The annual event included prayers and Scripture readings from several political leaders, such as Rep. Tom Osborne, R.-Neb., and Labor Secretary Elaine Chao. Tony Hall, a former Democratic representative from Ohio, delivered the keynote speech.

Bush said that faith-based groups who have assisted victims in southern Asia have followed God’s commands.

“People of faith have no corner on compassion,” he said. “But people of faith need compassion if they are to be true to their most cherished beliefs. For prayer means more than presenting God with our plans and desires. Prayer also means opening ourselves to God’s priorities, especially by hearing the cry of the poor and the less fortunate.”

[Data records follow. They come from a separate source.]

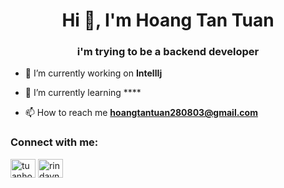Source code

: <h1 align="center">Hi 👋, I'm Hoang Tan Tuan</h1>
<h3 align="center">i'm trying to be a backend developer</h3>

- 🔭 I’m currently working on **IntellIj**

- 🌱 I’m currently learning ****

- 📫 How to reach me **hoangtantuan280803@gmail.com**

<h3 align="left">Connect with me:</h3>
<p align="left">
<a href="https://linkedin.com/in/tuanhoang03" target="blank"><img align="center" src="https://raw.githubusercontent.com/rahuldkjain/github-profile-readme-generator/master/src/images/icons/Social/linked-in-alt.svg" alt="tuanhoang03" height="30" width="40" /></a>
<a href="https://fb.com/rindayne.2808" target="blank"><img align="center" src="https://raw.githubusercontent.com/rahuldkjain/github-profile-readme-generator/master/src/images/icons/Social/facebook.svg" alt="rindayne.2808" height="30" width="40" /></a>
</p>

Through fellowship and prayer, Bush said, “we acknowledge that all power is temporary and must ultimately answer to His purposes.” Abraham Lincoln, Bush said, exhibited the humility that faith brings.

“In November 1864, after being reelected to his second term, Lincoln declared he would be the most shallow and self-conceited blockhead on earth if he ever thought he could do his job without the wisdom which comes from God and not from men,” Bush said. “Throughout a terrible Civil War, he issued many exhortations to prayer, calling upon the American people to humble themselves before their Maker and to serve all those in need.

“Our faith-based institutions display that same spirit of prayer and service in their work every day. Lincoln’s call is still heard throughout the land.”

Events such as the National Prayer Breakfast serve a great purpose, Bush asserted.

“I thank you for the fine tradition you continue here today, and hope that as a nation, we will never be too proud to commend our cares to Providence and trust in the goodness of His plans,” he said.

Hall, who now serves as the U.S. ambassador to the United Nations Agencies for Food and Agriculture, read 1 Timothy 2:1-2, encouraging prayer for Bush and political leaders on every level.

“We don’t pray enough for leaders,” Hall said. “I know that today we’re going to pray for the president and all the people that are here, but what are we going to do tomorrow?

“We need to pray for our president every day [and for] our vice president,” Hall said, adding that believers likewise should pray for Bush’s cabinet, the Supreme Court, Congress, state representatives and local leaders.

In 1995, Hall won the Distinguished Service Award from the Southern Baptist Ethics & Religious Liberty Commission (then the Christian Life Commission).